Dayton wants to make it easier for MnDOT to pay for snow plowing

During the past decade, MnDOT's slow plowing costs have averaged $85 million, but last year, it was $50 million above that.

It's those huge budget swings that Gov. Mark Dayton and MnDOT are trying to avoid via a proposed contingency fund to pay for plowing during big snow years.

"It's an expensive proposition," MnDOT's Kevin Gutknecht says, referring to plowing. "We've got materials that we put on the roads in salt. We have employees who drive the trucks. We have to maintain the trucks, we have to fuel the trucks. All of those things cost money."

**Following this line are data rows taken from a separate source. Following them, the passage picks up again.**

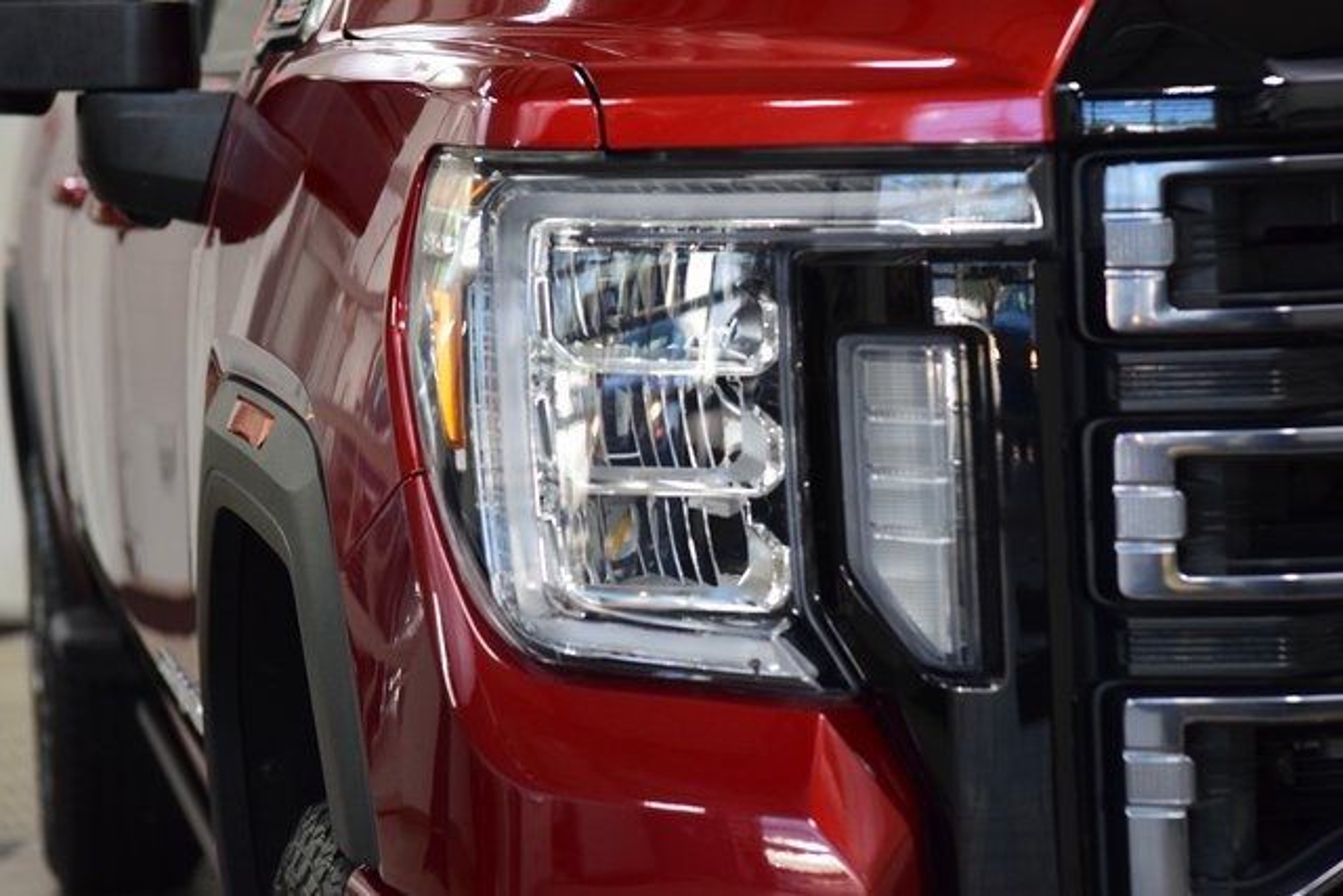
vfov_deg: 13.0
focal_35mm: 105
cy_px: 448
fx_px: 3918
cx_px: 672
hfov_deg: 19.5
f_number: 4.5
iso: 1600
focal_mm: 70
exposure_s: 1/125
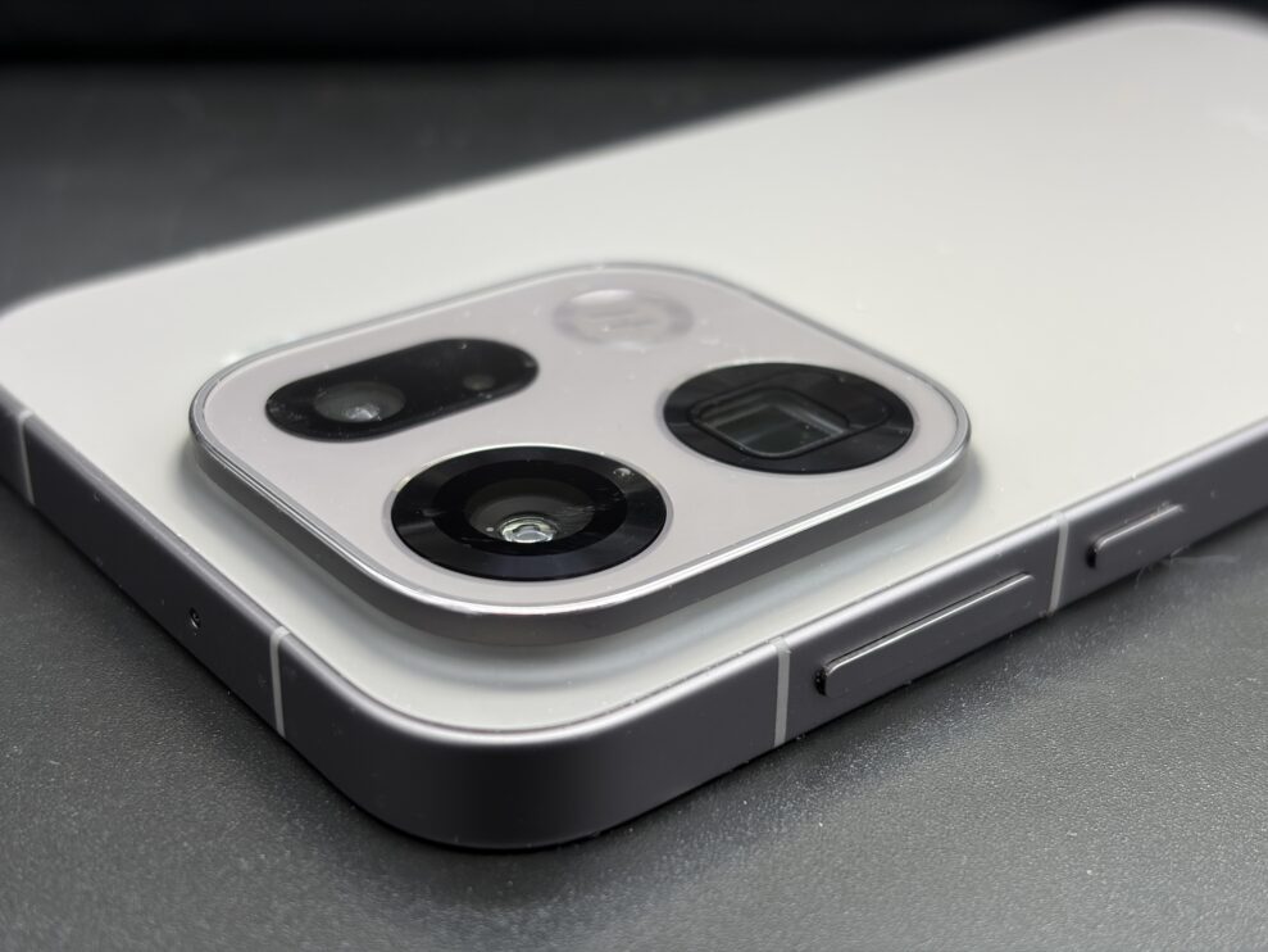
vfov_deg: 28.0
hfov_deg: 36.8
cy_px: 476
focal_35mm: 52
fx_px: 1905
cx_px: 634
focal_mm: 5.96
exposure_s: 1/77
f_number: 1.6
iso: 40
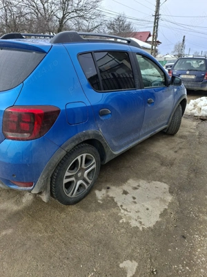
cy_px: 138
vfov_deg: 73.9
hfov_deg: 58.9
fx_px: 183
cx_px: 104
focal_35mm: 23
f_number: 1.8
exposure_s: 1/2000
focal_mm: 5.54
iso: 50
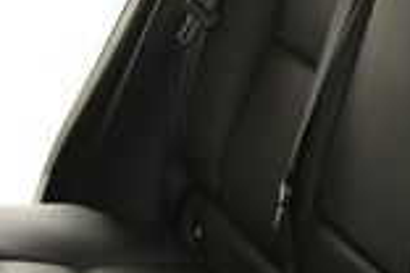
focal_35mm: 123
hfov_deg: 16.1
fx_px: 1401
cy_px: 213
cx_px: 481
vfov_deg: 11.1
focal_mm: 20
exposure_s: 1/160
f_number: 4
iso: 100
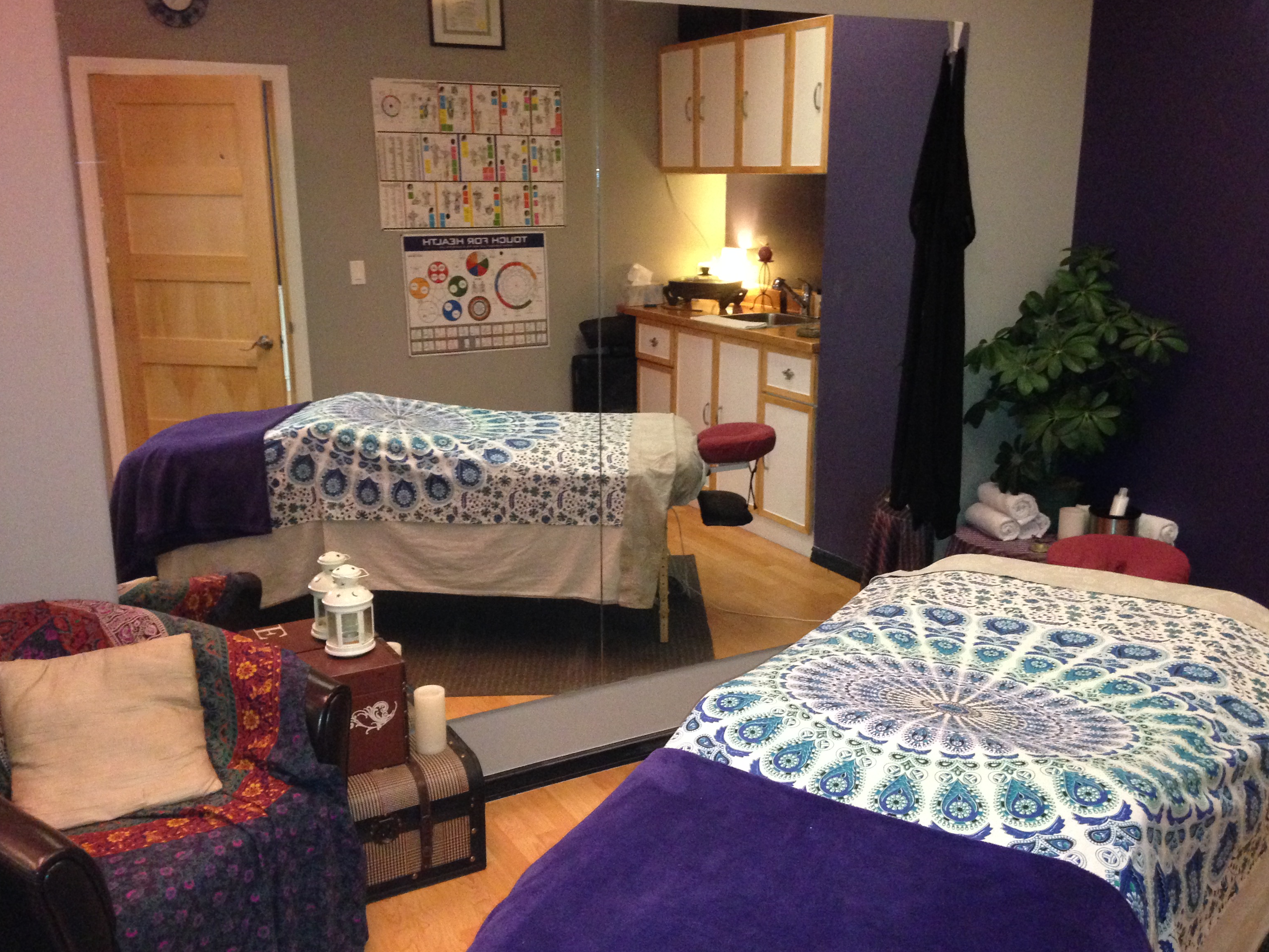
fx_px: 1283
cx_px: 636
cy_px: 474
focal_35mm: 35
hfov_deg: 52.6
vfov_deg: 40.7
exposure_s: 1/16
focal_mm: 4.12
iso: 500
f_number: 2.4
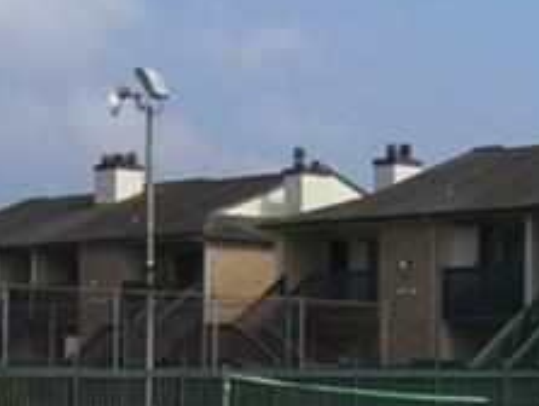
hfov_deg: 18.3
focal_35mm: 106
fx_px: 1653
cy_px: 416
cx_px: 106
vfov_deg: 13.8
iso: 80
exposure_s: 1/1000
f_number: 4.8
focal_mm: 6
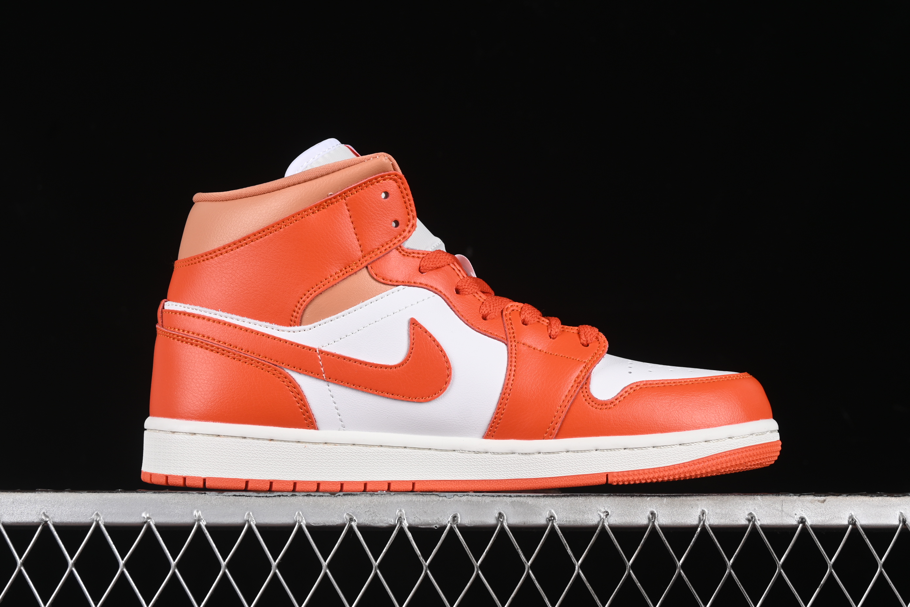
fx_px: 1896
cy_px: 304
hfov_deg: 27.0
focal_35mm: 75
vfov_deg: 18.2
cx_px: 455
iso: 160
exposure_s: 1/80
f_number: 8
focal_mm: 50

And some costs are rising, including the per-ton price of salt -- up four percent this year.

That's why Dayton's budget asks lawmakers to approve a snow and ice contingency fund for when year-end snow removal costs exceed the 10-year average by 110 percent.

"If we reach that threshold, then we want to be able to use money from the Trunk Highway Fund and this would be unappropriated money that is in the balance, so it wouldn't effect our construction program," Dayton says.

Currently MnDOT pays for snow plowing out of the same pot of money it uses for potholes and road maintenance. Officials argue a contingency fund would keep that work going after a bad snow season.

So far, MnDOT has spent about $50 million on plowing this winter, which is about $9 million less than what it spent last year at this time.